**REQUIRED WORK**.
1. Extract from the text on noise filtering in storage clusters the part that opens with the words containing "First off, averaging" and closes with "Noise filtering pseudocode.", copying it word for word.
2. Write what comes next in the text on noise filtering in storage clusters, picking up right after its final sentence.

Which is exactly what I did, and well – it didn’t.

There are obstacles that are somewhat special and specific to distributed storage. But there’s also a common random noise that slows down the learning process, undermining its converge-ability and obfuscating the underlying system properties. Which is why the very second idea: get rid of the noise, and see if it helps!

To filter the noise out, we typically compute some sort of a moving average and say that this one is a real signal. Well, not so fast…

First off, averaging across time-series is a lossy transformation. The information that gets lost includes, for instance, the dispersion of the original series (which may be worse than Poissonian or, on the contrary, better than Binomial). In the world of storage clusters the index of dispersion may roughly correspond to “burstiness” or “spikiness” – an important characteristic that cannot (should not) be simplified out.

Secondly, there’s the technical question of whether we compute the average on an entire stream or just on a sliding window, and also – what would be the window size, and what about other hyperparameters that include moving weights, etc.

Putting all this together, here’s a very basic noise-filtering logic:Fig. 3. Noise filtering pseudocode.

This code, in effect, is saying that as long as the time-series fits inside the 3-sigma wide envelope around its moving average, we consider it devoid of noise and therefore we keep it as is. But, if the next data point ventures outside this “envelope”, we do a weighted average (line 3.b.i), giving it a slightly more credence and weight (0.6 vs 0.4). Which will then, at line 3.e, contribute to changing the first and the second moments based either on the entire timed history or on its more recent and separately configurable “window” (as in Fig. 1, which averages over a window of 10).

As a side: it is the code like this (and its numerous variations – all based on pure common sense and intuition) – that makes one wonder: why? Why are there so many new knobs (aka hyperparameters) per line of code? And how do we go about finding optimal values for those hyperparameters?..

Be as it may, some of the questions that emerge from Fig. 3 include: do we actually remove the noise? what is the underlying assumption behind the 3 (or whatever is configured) number of sigmas and other tunables? how do we know that an essential information is not getting lost in addition to, or maybe even instead of, “de-jittering” the stream?

All things being Bayesian

It is always beneficial to see a big picture, even at the risk of totally blowing the locally-observable one out of proportion ©. The proverbial big picture may look as follows:

Fig. 4. Bayesian inference.
Going from top to bottom, left to right:

  1. A noise filtering snippet (Fig. 3) implicitly relies on an underlying assumption that the noise is normally distributed – that it is Gaussian (white) noise. This is likely okay to assume in the cluster and Cloud configurations above, primarily due to size/complexity of the underlying systems and the working force of the Central Limit Theorem (CLT).

**DATA SEGMENT**.

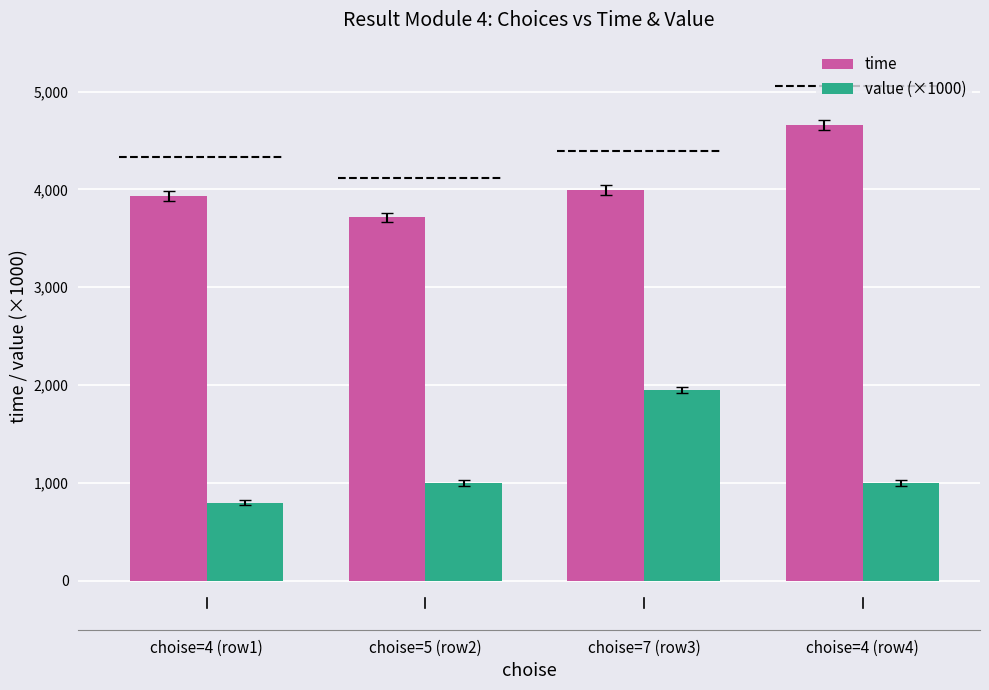

Which series has the largest range (max minus min)?

value (×1000)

**ANSWERS GIVEN**.
1.
First off, averaging across time-series is a lossy transformation. The information that gets lost includes, for instance, the dispersion of the original series (which may be worse than Poissonian or, on the contrary, better than Binomial). In the world of storage clusters the index of dispersion may roughly correspond to “burstiness” or “spikiness” – an important characteristic that cannot (should not) be simplified out.

Secondly, there’s the technical question of whether we compute the average on an entire stream or just on a sliding window, and also – what would be the window size, and what about other hyperparameters that include moving weights, etc.

Putting all this together, here’s a very basic noise-filtering logic:Fig. 3. Noise filtering pseudocode.

2.
  2. On the other hand, the conventional way to filter out the noise is called the Kalman Filter, which, in fact, does not make any assumptions in re Gaussian noise (which is a plus).
  3. The Kalman filter, in turn, is based on Bayesian inference, and ultimately, on the Bayes’ rule for conditional probabilities.
  4. Bayesian inference (Fig. 4) is at the core of very-many things, including Bayesian linear regression (that scales!) and iterative learning in Bayesian networks (not shown); together with Gaussian (or normal) distribution Bayesian inference forms a founding generalization for both hidden Markov models (not shown) and Kalman filters.
  5. On the third hand, Bayesian inference happens to be a sub-discipline of statistical inference (not shown) which includes several non-Bayesian paradigms with their own respective taxonomies of methods and applications (not shown in Fig. 4).
  6. Back to the Gaussian distribution (top right in Fig. 4): what if not only the (CLT-infused) noise but the function f(history, action) itself can be assumed to be probabilistic? What if we could model this function as having a deterministic mean(Y) = m(history, action), with the Y=f() values at each data point normally distributed around each of its m() means?
  7. In other words, what if the Y = f(history, action) is (sampled from) a Gaussian Process (GP) – the generalization of the Gaussian distribution to a distribution over functions:


Fig. 5. Gaussian Process.

  1. There’s a fast-growing body of research (including already cited MAB and Cloud configurations) that answers Yes to this most critical question.
  2. But there is more…
  3. Since the sum of independent Gaussian processes is a (joint) GP as well, and
    • since a Gaussian distribution is itself a special case of a GP (with a constant K=σ2I covariance, where I is the identity matrix), and finally,
      • since white noise is an independent Gaussian

– the noise filtering/smoothing issue (previous section) sort of “disappears” altogether – instead, we simply go through well-documented steps to find the joint GP, and the f() as part of the above.

  1. When a Gaussian process is used in Bayesian inference, the combination yields a prior probability distribution over functions, an iterative step to compute the (better-fitting) posterior, and ultimately – a distinct machine learning technique called Bayesian optimization (BO) – the method widely (if not exclusively) used today to optimize machine learning hyperparameters.
  2. One of the coolest things about Bayesian optimization is a so-called acquisition function – the method of computing the next most promising sampling point in the process that is referred to as exploration-versus-exploitation.
  3. The types of acquisition functions include (in publication order): probability of improvement (PI), expected improvement (EI), upper confidence bound (UCB), minimum regret search (MRS), and more. In each case, the acquisition function computes the next optimal (confidence-level wise) sampling point – in the process that is often referred to as exploration-versus-exploitation.
  4. The use of acquisition functions is an integral part of a broader topic called optimal design of experiments (not shown). The optimal design tracks at least 100 years back, to Kirstine Smith and her 1918 dissertation, and as such does not explain the modern Bayesian renaissance.
  5. In the machine learning setting, though, the technique comes to the rescue each and every time the number of training examples is severely limited, while the need (or the temptation) to produce at least some interpretable results is very strong.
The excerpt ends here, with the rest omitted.